Texto de origem:
○ ○ ○

Era 14h10min quando recomecei as séries. Quando cheguei aos 600 resolvi tirar
por completo essas proteções pois elas estavam mais me atrapalhando do que
ajudando, estava tornando o movimento mais escorregadio. Minhas mãos apesar de
arderem não pareciam virar bolhas, então resolvi confiar nisso e seguir.
O fim
Dos 600 até os 1001 é onde considero que houve a verdadeira guerra,
principalmente psicológica. Quando faltavam ainda 400 repetições para terminar
eu já estava psicologicamente abalado, as dores nos braços se intensificaram e
os planches estavam mais pesados apesar de estarem retos. A ardência na mão
aumentava gradualmente a cada planche, eu começava a sentir uma moleza e vontade
de só ficar parado e descansar. Apesar disso eu mantive o ritmo proposto
inicialmente.
Eu não me lembro muito bem em que período os meus amigos haviam parado,
mas sei que eles haviam chegado em suas metas. O Leo completou 501 como se
estivesse matando um Leão, me lembro de sua guerra interior ao fazer os
planches finais. Me lembro também de Picolo que completou 501 de uma forma admirável.
O Manoel já havia ido embora, não lembro bem em que numero ele parou mas creio
que foi por volta dos 300 ou 400. Tivemos uma surpresa também do nosso ilustre
amigo oldschool Thiago Brasil, ele veio e cumpriu sua meta de 100 planches, nos
abençoou com sua presença e depois foi embora. Havia por ali também o jovem Gustavo
que não lembro bem quantas repetições ele realizou porém creio também que ele chegou
em sua meta. O Rodolfo estava com uma lesão em sua mão e por isso resolveu
fazer seu desafio em forma de barras normais (pull-up), ele também realizou 501
repetições. Eu fiquei impressionado com todos, pois sei que foram até seus
limites e se puxaram de verdade. Fiquei realmente muito feliz por eles.
Quando cheguei a 800, meu corpo já não me pertencia, eu
estava simplesmente seguindo, continuando. Eu já não planejava mais quando eu
iria beber água ou comer, eu simplesmente o fazia e voltava para as repetições.
Me lembro de um momento em que uma das repetições saiu meio torta e com
dificuldade, e de Rodolfo ter me olhado com uma cara de preocupação pois até
ali todos os planches haviam saído retos e em boa forma. Eu tentei me manter concentrado para
continuar bem.Os planches realmente estavam bem mais pesados, mas eu tinha em
mente que eu não poderia deixar meu corpo fraquejar, tinha que manter o nível de
explosão mesmo que precisasse descansar um pouco mais entre as séries.

○ ○ ○

Itens de dados:
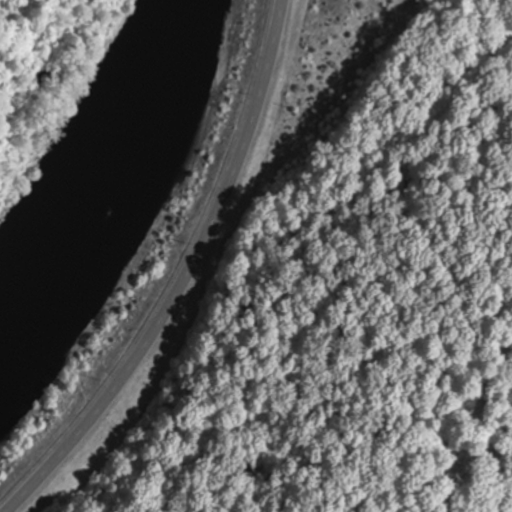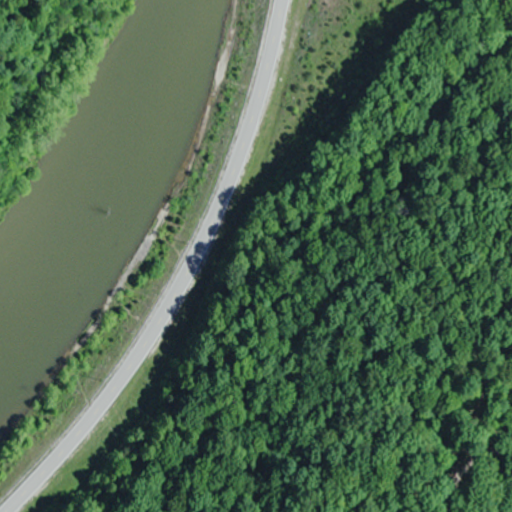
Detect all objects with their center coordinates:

○ ○ ○

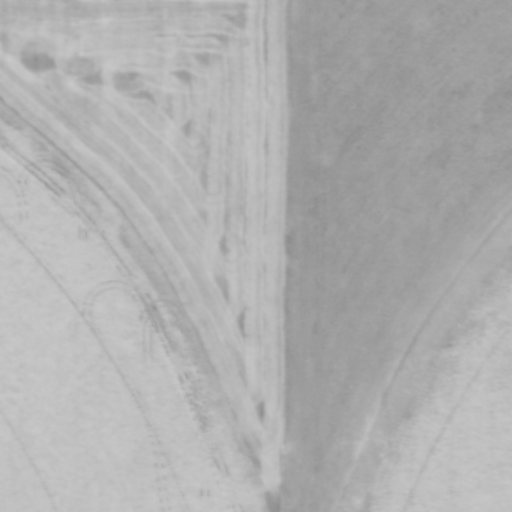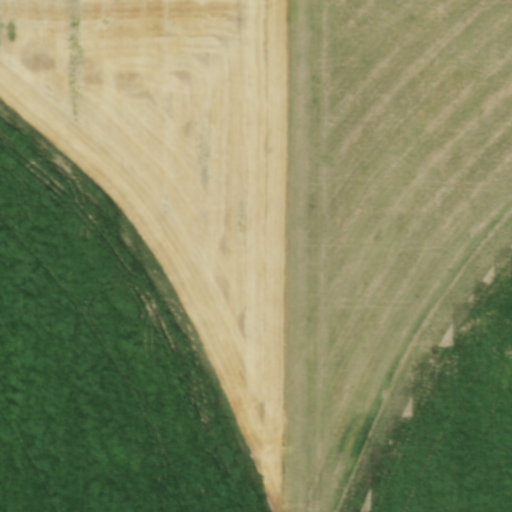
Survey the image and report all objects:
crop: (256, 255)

○ ○ ○

Enunciado 1:
Resuma em duas frases o relato sobre o desafio de planches.
Enunciado 2:
Retorne a parte do relato que se abre com as palavras que contêm "Era 14h10min quando" e se fecha com "nisso e seguir.".

Resposta 1:
O trecho entre 600 e 1001 repetições é descrito como a verdadeira guerra, sobretudo psicológica, com dores nos braços, ardência nas mãos e planches mais pesados, embora o ritmo proposto no início tenha sido mantido. Os amigos chegaram às suas metas, como Leo e Picolo com 501 planches e Rodolfo com 501 barras por causa de uma lesão na mão, e a partir de 800 o corpo já não parecia pertencer a quem fazia o desafio, que se esforçou para manter a concentração e o nível de explosão.

Resposta 2:
Era 14h10min quando recomecei as séries. Quando cheguei aos 600 resolvi tirar
por completo essas proteções pois elas estavam mais me atrapalhando do que
ajudando, estava tornando o movimento mais escorregadio. Minhas mãos apesar de
arderem não pareciam virar bolhas, então resolvi confiar nisso e seguir.